Background and objective: The incidence and clinical impact of perioperative myocardial infarction during coronary artery bypass graft surgery vary greatly depending upon the diagnostic criteria applied. Fatal perioperative myocardial infarction has a less arguable diagnosis and clinical impact. The aim of this paper is to find out the risk factors for fatal myocardial infarction after coronary surgery.
Methods: Data from 1561 consecutive patients, who underwent coronary revascularization during a 10-month period, have been retrospectively analysed. After an univariate analysis for pre- and intraoperative risk factors, a multivariate model (logistic regression analysis) was settled.

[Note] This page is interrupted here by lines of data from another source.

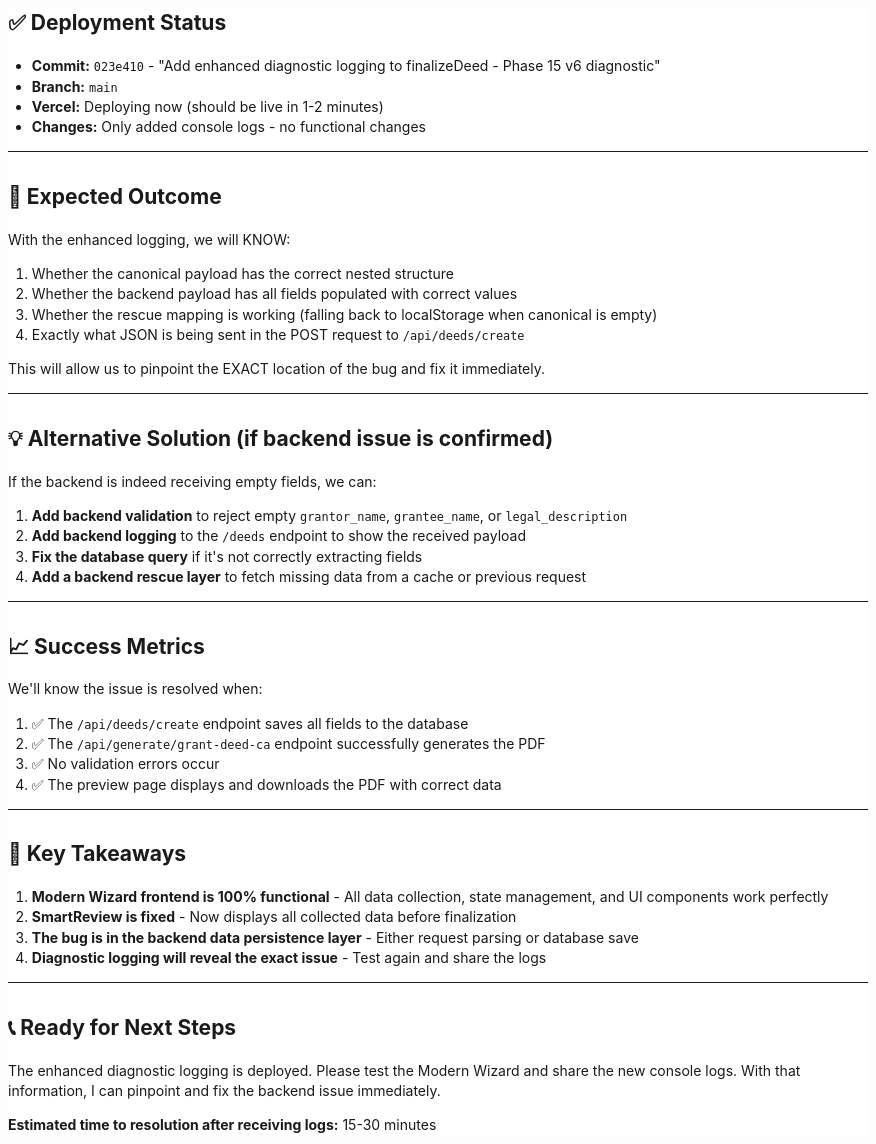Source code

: ## ✅ Deployment Status

- **Commit:** `023e410` - "Add enhanced diagnostic logging to finalizeDeed - Phase 15 v6 diagnostic"
- **Branch:** `main`
- **Vercel:** Deploying now (should be live in 1-2 minutes)
- **Changes:** Only added console logs - no functional changes

---

## 🎯 Expected Outcome

With the enhanced logging, we will KNOW:
1. Whether the canonical payload has the correct nested structure
2. Whether the backend payload has all fields populated with correct values
3. Whether the rescue mapping is working (falling back to localStorage when canonical is empty)
4. Exactly what JSON is being sent in the POST request to `/api/deeds/create`

This will allow us to pinpoint the EXACT location of the bug and fix it immediately.

---

## 💡 Alternative Solution (if backend issue is confirmed)

If the backend is indeed receiving empty fields, we can:

1. **Add backend validation** to reject empty `grantor_name`, `grantee_name`, or `legal_description`
2. **Add backend logging** to the `/deeds` endpoint to show the received payload
3. **Fix the database query** if it's not correctly extracting fields
4. **Add a backend rescue layer** to fetch missing data from a cache or previous request

---

## 📈 Success Metrics

We'll know the issue is resolved when:
1. ✅ The `/api/deeds/create` endpoint saves all fields to the database
2. ✅ The `/api/generate/grant-deed-ca` endpoint successfully generates the PDF
3. ✅ No validation errors occur
4. ✅ The preview page displays and downloads the PDF with correct data

---

## 🔑 Key Takeaways

1. **Modern Wizard frontend is 100% functional** - All data collection, state management, and UI components work perfectly
2. **SmartReview is fixed** - Now displays all collected data before finalization
3. **The bug is in the backend data persistence layer** - Either request parsing or database save
4. **Diagnostic logging will reveal the exact issue** - Test again and share the logs

---

## 📞 Ready for Next Steps

The enhanced diagnostic logging is deployed. Please test the Modern Wizard and share the new console logs. With that information, I can pinpoint and fix the backend issue immediately.

**Estimated time to resolution after receiving logs:** 15-30 minutes

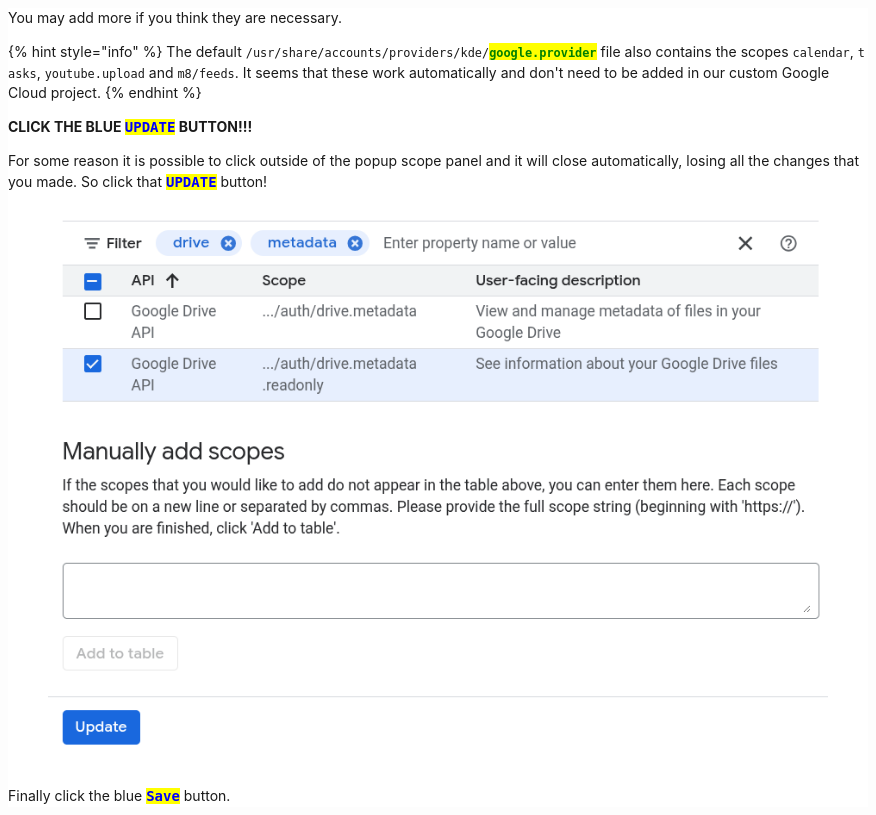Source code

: You may add more if you think they are necessary.

{% hint style="info" %}
The default `/usr/share/accounts/providers/kde/`<mark style="color:green;">**`google.provider`**</mark> file also contains the scopes `calendar`, `tasks`, `youtube.upload` and `m8/feeds`. It seems that these work automatically and don't need to be added in our custom Google Cloud project.
{% endhint %}

**CLICK THE BLUE&#x20;**<kbd><mark style="color:blue;">**UPDATE**<mark style="color:blue;"></kbd>**&#x20;BUTTON!!!**

For some reason it is possible to click outside of the popup scope panel and it will close automatically, losing all the changes that you made. So click that <kbd><mark style="color:blue;">**UPDATE**<mark style="color:blue;"></kbd> button!

<div data-with-frame="true"><figure><img src="../../.gitbook/assets/image (3) (1).png" alt=""><figcaption></figcaption></figure></div>

Finally click the blue <kbd><mark style="color:blue;">**Save**<mark style="color:blue;"></kbd> button.
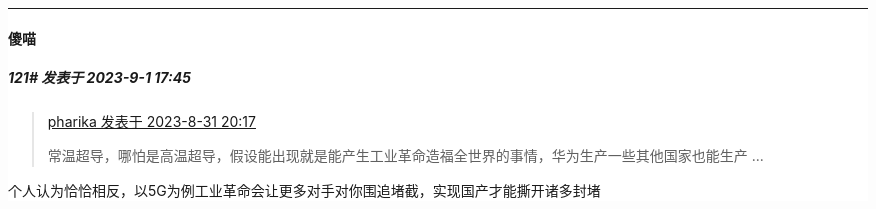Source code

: 
*****

####  傻喵  
##### 121#       发表于 2023-9-1 17:45

<blockquote><a href="httphttps://bbs.saraba1st.com/2b/forum.php?mod=redirect&amp;goto=findpost&amp;pid=62243969&amp;ptid=2150762" target="_blank">pharika 发表于 2023-8-31 20:17</a>

常温超导，哪怕是高温超导，假设能出现就是能产生工业革命造福全世界的事情，华为生产一些其他国家也能生产 ...</blockquote>
个人认为恰恰相反，以5G为例工业革命会让更多对手对你围追堵截，实现国产才能撕开诸多封堵

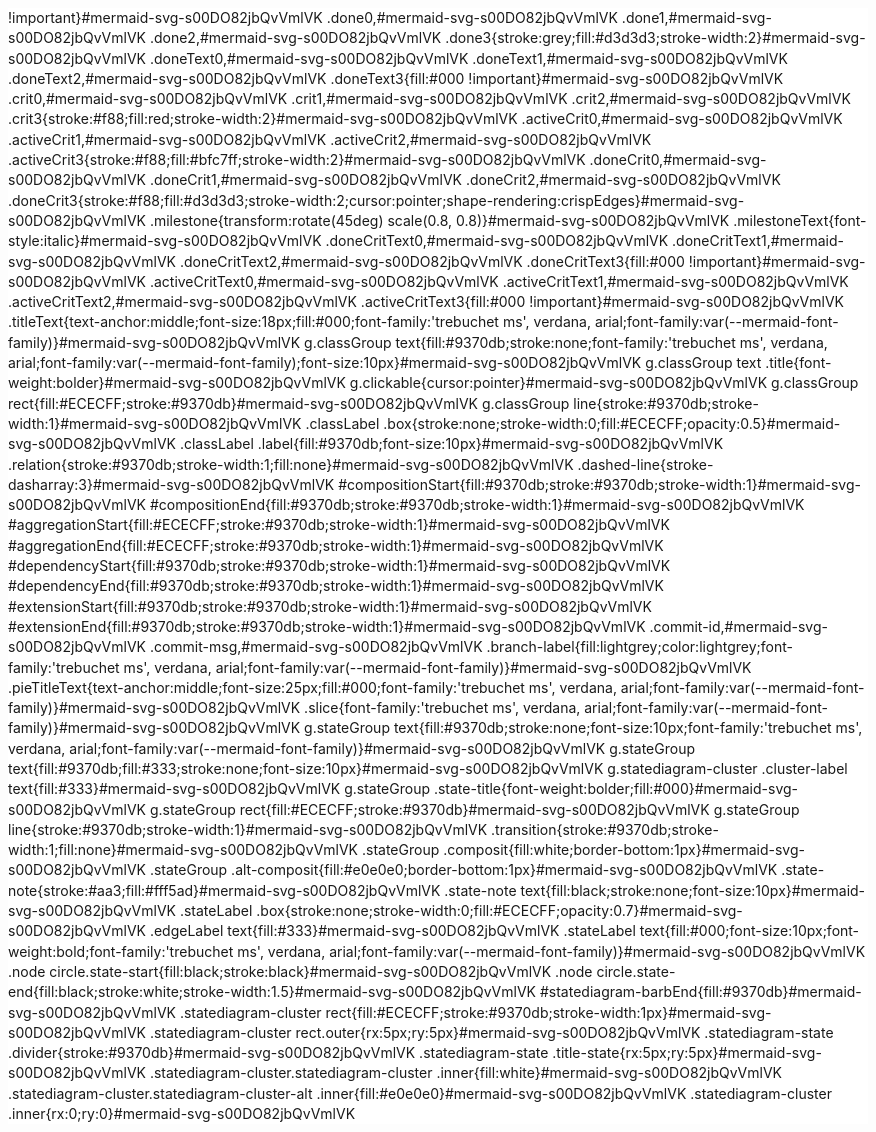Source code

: !important}#mermaid-svg-s00DO82jbQvVmlVK .done0,#mermaid-svg-s00DO82jbQvVmlVK .done1,#mermaid-svg-s00DO82jbQvVmlVK .done2,#mermaid-svg-s00DO82jbQvVmlVK .done3{stroke:grey;fill:#d3d3d3;stroke-width:2}#mermaid-svg-s00DO82jbQvVmlVK .doneText0,#mermaid-svg-s00DO82jbQvVmlVK .doneText1,#mermaid-svg-s00DO82jbQvVmlVK .doneText2,#mermaid-svg-s00DO82jbQvVmlVK .doneText3{fill:#000 !important}#mermaid-svg-s00DO82jbQvVmlVK .crit0,#mermaid-svg-s00DO82jbQvVmlVK .crit1,#mermaid-svg-s00DO82jbQvVmlVK .crit2,#mermaid-svg-s00DO82jbQvVmlVK .crit3{stroke:#f88;fill:red;stroke-width:2}#mermaid-svg-s00DO82jbQvVmlVK .activeCrit0,#mermaid-svg-s00DO82jbQvVmlVK .activeCrit1,#mermaid-svg-s00DO82jbQvVmlVK .activeCrit2,#mermaid-svg-s00DO82jbQvVmlVK .activeCrit3{stroke:#f88;fill:#bfc7ff;stroke-width:2}#mermaid-svg-s00DO82jbQvVmlVK .doneCrit0,#mermaid-svg-s00DO82jbQvVmlVK .doneCrit1,#mermaid-svg-s00DO82jbQvVmlVK .doneCrit2,#mermaid-svg-s00DO82jbQvVmlVK .doneCrit3{stroke:#f88;fill:#d3d3d3;stroke-width:2;cursor:pointer;shape-rendering:crispEdges}#mermaid-svg-s00DO82jbQvVmlVK .milestone{transform:rotate(45deg) scale(0.8, 0.8)}#mermaid-svg-s00DO82jbQvVmlVK .milestoneText{font-style:italic}#mermaid-svg-s00DO82jbQvVmlVK .doneCritText0,#mermaid-svg-s00DO82jbQvVmlVK .doneCritText1,#mermaid-svg-s00DO82jbQvVmlVK .doneCritText2,#mermaid-svg-s00DO82jbQvVmlVK .doneCritText3{fill:#000 !important}#mermaid-svg-s00DO82jbQvVmlVK .activeCritText0,#mermaid-svg-s00DO82jbQvVmlVK .activeCritText1,#mermaid-svg-s00DO82jbQvVmlVK .activeCritText2,#mermaid-svg-s00DO82jbQvVmlVK .activeCritText3{fill:#000 !important}#mermaid-svg-s00DO82jbQvVmlVK .titleText{text-anchor:middle;font-size:18px;fill:#000;font-family:'trebuchet ms', verdana, arial;font-family:var(--mermaid-font-family)}#mermaid-svg-s00DO82jbQvVmlVK g.classGroup text{fill:#9370db;stroke:none;font-family:'trebuchet ms', verdana, arial;font-family:var(--mermaid-font-family);font-size:10px}#mermaid-svg-s00DO82jbQvVmlVK g.classGroup text .title{font-weight:bolder}#mermaid-svg-s00DO82jbQvVmlVK g.clickable{cursor:pointer}#mermaid-svg-s00DO82jbQvVmlVK g.classGroup rect{fill:#ECECFF;stroke:#9370db}#mermaid-svg-s00DO82jbQvVmlVK g.classGroup line{stroke:#9370db;stroke-width:1}#mermaid-svg-s00DO82jbQvVmlVK .classLabel .box{stroke:none;stroke-width:0;fill:#ECECFF;opacity:0.5}#mermaid-svg-s00DO82jbQvVmlVK .classLabel .label{fill:#9370db;font-size:10px}#mermaid-svg-s00DO82jbQvVmlVK .relation{stroke:#9370db;stroke-width:1;fill:none}#mermaid-svg-s00DO82jbQvVmlVK .dashed-line{stroke-dasharray:3}#mermaid-svg-s00DO82jbQvVmlVK #compositionStart{fill:#9370db;stroke:#9370db;stroke-width:1}#mermaid-svg-s00DO82jbQvVmlVK #compositionEnd{fill:#9370db;stroke:#9370db;stroke-width:1}#mermaid-svg-s00DO82jbQvVmlVK #aggregationStart{fill:#ECECFF;stroke:#9370db;stroke-width:1}#mermaid-svg-s00DO82jbQvVmlVK #aggregationEnd{fill:#ECECFF;stroke:#9370db;stroke-width:1}#mermaid-svg-s00DO82jbQvVmlVK #dependencyStart{fill:#9370db;stroke:#9370db;stroke-width:1}#mermaid-svg-s00DO82jbQvVmlVK #dependencyEnd{fill:#9370db;stroke:#9370db;stroke-width:1}#mermaid-svg-s00DO82jbQvVmlVK #extensionStart{fill:#9370db;stroke:#9370db;stroke-width:1}#mermaid-svg-s00DO82jbQvVmlVK #extensionEnd{fill:#9370db;stroke:#9370db;stroke-width:1}#mermaid-svg-s00DO82jbQvVmlVK .commit-id,#mermaid-svg-s00DO82jbQvVmlVK .commit-msg,#mermaid-svg-s00DO82jbQvVmlVK .branch-label{fill:lightgrey;color:lightgrey;font-family:'trebuchet ms', verdana, arial;font-family:var(--mermaid-font-family)}#mermaid-svg-s00DO82jbQvVmlVK .pieTitleText{text-anchor:middle;font-size:25px;fill:#000;font-family:'trebuchet ms', verdana, arial;font-family:var(--mermaid-font-family)}#mermaid-svg-s00DO82jbQvVmlVK .slice{font-family:'trebuchet ms', verdana, arial;font-family:var(--mermaid-font-family)}#mermaid-svg-s00DO82jbQvVmlVK g.stateGroup text{fill:#9370db;stroke:none;font-size:10px;font-family:'trebuchet ms', verdana, arial;font-family:var(--mermaid-font-family)}#mermaid-svg-s00DO82jbQvVmlVK g.stateGroup text{fill:#9370db;fill:#333;stroke:none;font-size:10px}#mermaid-svg-s00DO82jbQvVmlVK g.statediagram-cluster .cluster-label text{fill:#333}#mermaid-svg-s00DO82jbQvVmlVK g.stateGroup .state-title{font-weight:bolder;fill:#000}#mermaid-svg-s00DO82jbQvVmlVK g.stateGroup rect{fill:#ECECFF;stroke:#9370db}#mermaid-svg-s00DO82jbQvVmlVK g.stateGroup line{stroke:#9370db;stroke-width:1}#mermaid-svg-s00DO82jbQvVmlVK .transition{stroke:#9370db;stroke-width:1;fill:none}#mermaid-svg-s00DO82jbQvVmlVK .stateGroup .composit{fill:white;border-bottom:1px}#mermaid-svg-s00DO82jbQvVmlVK .stateGroup .alt-composit{fill:#e0e0e0;border-bottom:1px}#mermaid-svg-s00DO82jbQvVmlVK .state-note{stroke:#aa3;fill:#fff5ad}#mermaid-svg-s00DO82jbQvVmlVK .state-note text{fill:black;stroke:none;font-size:10px}#mermaid-svg-s00DO82jbQvVmlVK .stateLabel .box{stroke:none;stroke-width:0;fill:#ECECFF;opacity:0.7}#mermaid-svg-s00DO82jbQvVmlVK .edgeLabel text{fill:#333}#mermaid-svg-s00DO82jbQvVmlVK .stateLabel text{fill:#000;font-size:10px;font-weight:bold;font-family:'trebuchet ms', verdana, arial;font-family:var(--mermaid-font-family)}#mermaid-svg-s00DO82jbQvVmlVK .node circle.state-start{fill:black;stroke:black}#mermaid-svg-s00DO82jbQvVmlVK .node circle.state-end{fill:black;stroke:white;stroke-width:1.5}#mermaid-svg-s00DO82jbQvVmlVK #statediagram-barbEnd{fill:#9370db}#mermaid-svg-s00DO82jbQvVmlVK .statediagram-cluster rect{fill:#ECECFF;stroke:#9370db;stroke-width:1px}#mermaid-svg-s00DO82jbQvVmlVK .statediagram-cluster rect.outer{rx:5px;ry:5px}#mermaid-svg-s00DO82jbQvVmlVK .statediagram-state .divider{stroke:#9370db}#mermaid-svg-s00DO82jbQvVmlVK .statediagram-state .title-state{rx:5px;ry:5px}#mermaid-svg-s00DO82jbQvVmlVK .statediagram-cluster.statediagram-cluster .inner{fill:white}#mermaid-svg-s00DO82jbQvVmlVK .statediagram-cluster.statediagram-cluster-alt .inner{fill:#e0e0e0}#mermaid-svg-s00DO82jbQvVmlVK .statediagram-cluster .inner{rx:0;ry:0}#mermaid-svg-s00DO82jbQvVmlVK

Results: Preoperative use of subcutaneous/intravenous heparin, a heparin sensitivity index < 1.3 and need for a thromboendarterectomy of the left anterior descending coronary artery are independent risk factors for fatal myocardial infarction. The relative risk for fatal myocardial infarction was about 2 in the case of preoperative heparin use or heparin sensitivity index < 1.3 and 5.5 in the case of thromboendarterectomy of the left anterior descending coronary artery.
Conclusions: In patients undergoing coronary artery bypass surgery, preoperative anticoagulation management with heparin may represent a risk factor for fatal myocardial infarction. Patterns of heparin resistance, whether or not due to heparin pretreatment, seem to be closely related to fatal myocardial infarction.